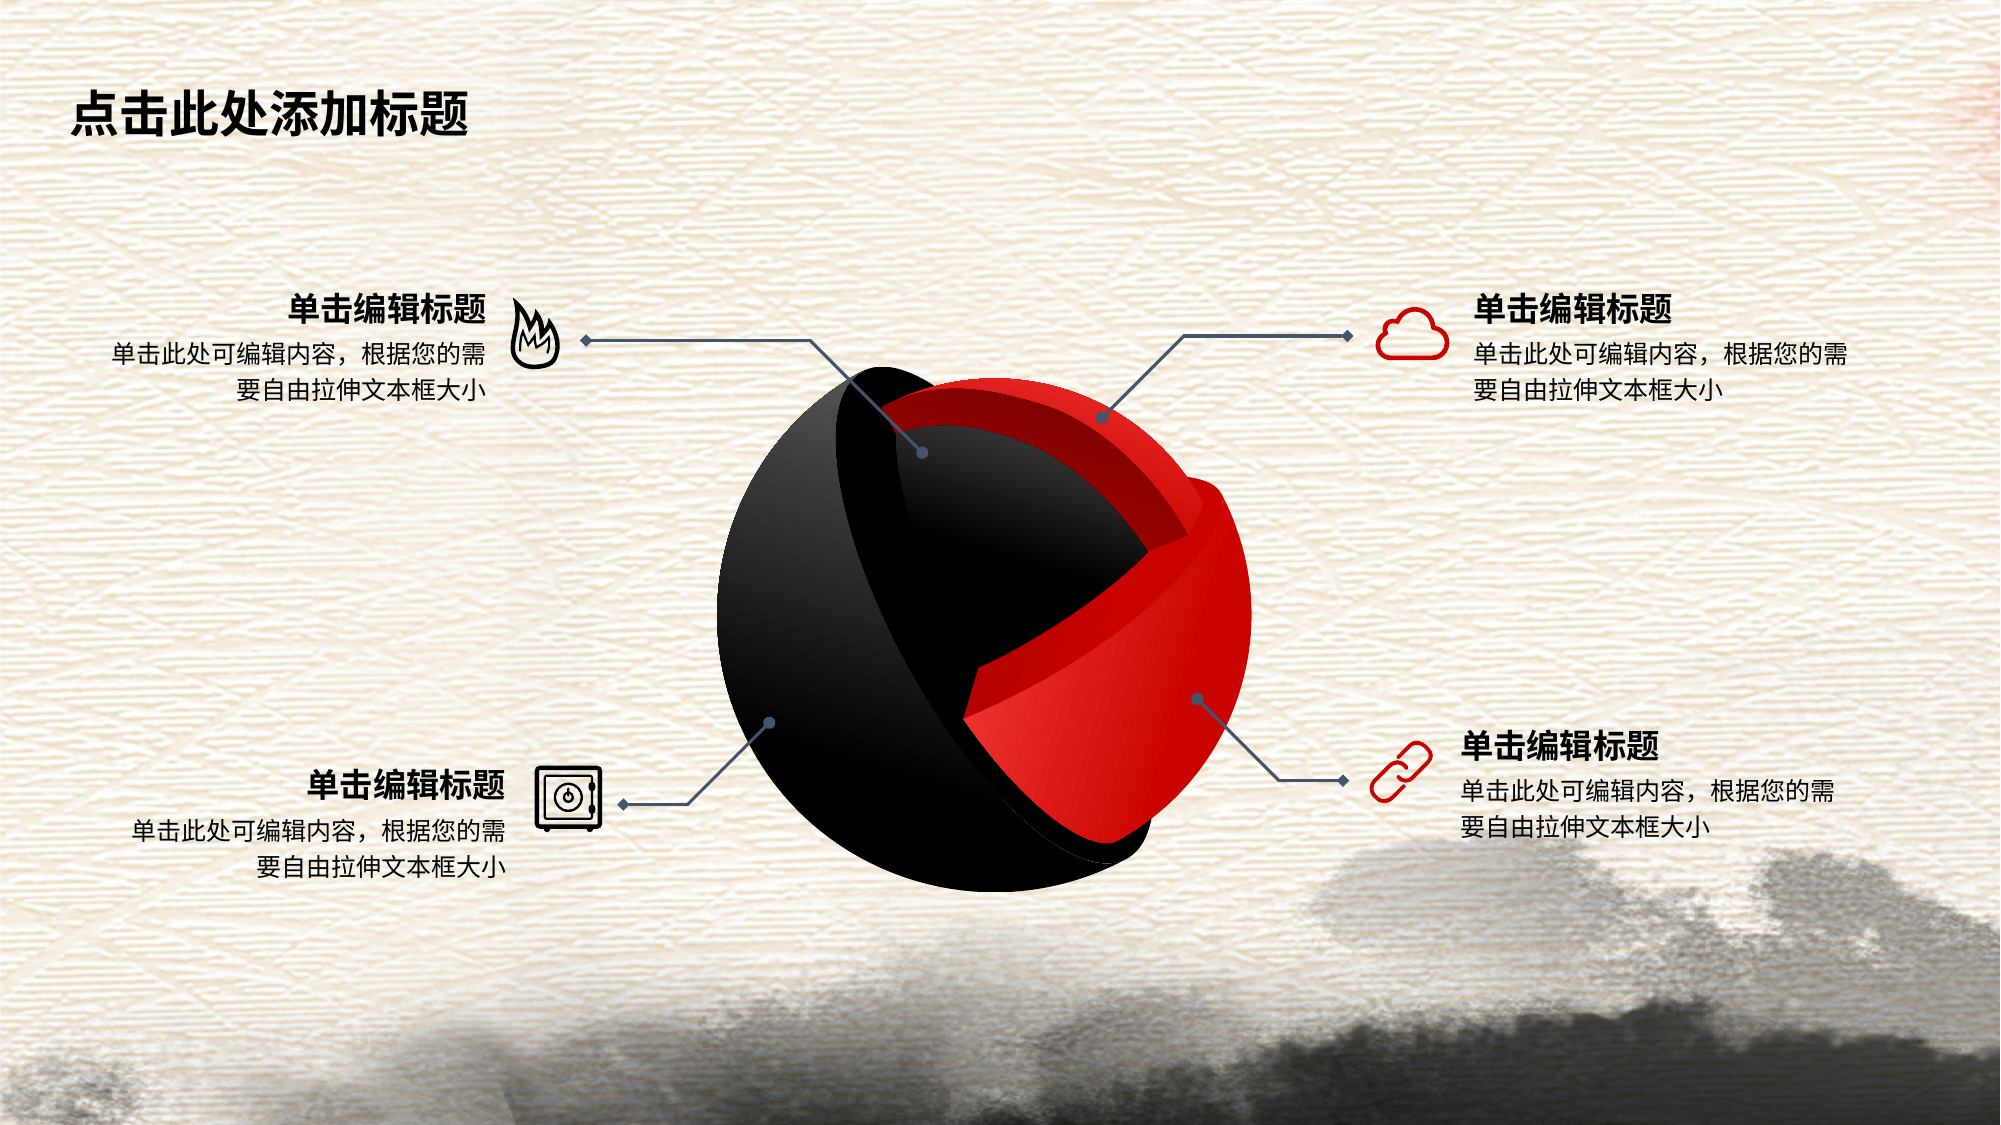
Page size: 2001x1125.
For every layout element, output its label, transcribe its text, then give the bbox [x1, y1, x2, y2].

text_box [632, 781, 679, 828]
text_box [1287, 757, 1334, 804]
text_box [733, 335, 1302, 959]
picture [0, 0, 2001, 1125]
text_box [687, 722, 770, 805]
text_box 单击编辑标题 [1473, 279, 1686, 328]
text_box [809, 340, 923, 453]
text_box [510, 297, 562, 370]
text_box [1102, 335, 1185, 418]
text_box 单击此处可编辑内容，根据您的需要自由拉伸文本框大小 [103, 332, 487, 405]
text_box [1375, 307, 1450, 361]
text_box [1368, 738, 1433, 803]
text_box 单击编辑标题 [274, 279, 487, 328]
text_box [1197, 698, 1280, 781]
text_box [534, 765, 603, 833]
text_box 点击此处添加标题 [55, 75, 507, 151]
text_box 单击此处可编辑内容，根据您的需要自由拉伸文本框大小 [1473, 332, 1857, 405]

==

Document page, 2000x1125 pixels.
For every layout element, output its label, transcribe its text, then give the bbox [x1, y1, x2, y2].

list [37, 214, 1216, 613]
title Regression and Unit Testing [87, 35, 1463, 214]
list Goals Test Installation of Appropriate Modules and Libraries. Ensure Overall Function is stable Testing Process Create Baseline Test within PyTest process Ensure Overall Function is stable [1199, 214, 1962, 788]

_YOUR ASSIGNMENT:_ Please copy the lines in the records above between the one holding "Page size: 2001x1125." and the one holding "text_box [1197, 698, 1280, 781]", inclusive, exactly and with no other line.

_EXERCISE SOLUTION:_
Page size: 2001x1125.
For every layout element, output its label, transcribe its text, then give the bbox [x1, y1, x2, y2].

text_box [632, 781, 679, 828]
text_box [1287, 757, 1334, 804]
text_box [733, 335, 1302, 959]
picture [0, 0, 2001, 1125]
text_box [687, 722, 770, 805]
text_box 单击编辑标题 [1473, 279, 1686, 328]
text_box [809, 340, 923, 453]
text_box [510, 297, 562, 370]
text_box [1102, 335, 1185, 418]
text_box 单击此处可编辑内容，根据您的需要自由拉伸文本框大小 [103, 332, 487, 405]
text_box [1375, 307, 1450, 361]
text_box [1368, 738, 1433, 803]
text_box 单击编辑标题 [274, 279, 487, 328]
text_box [1197, 698, 1280, 781]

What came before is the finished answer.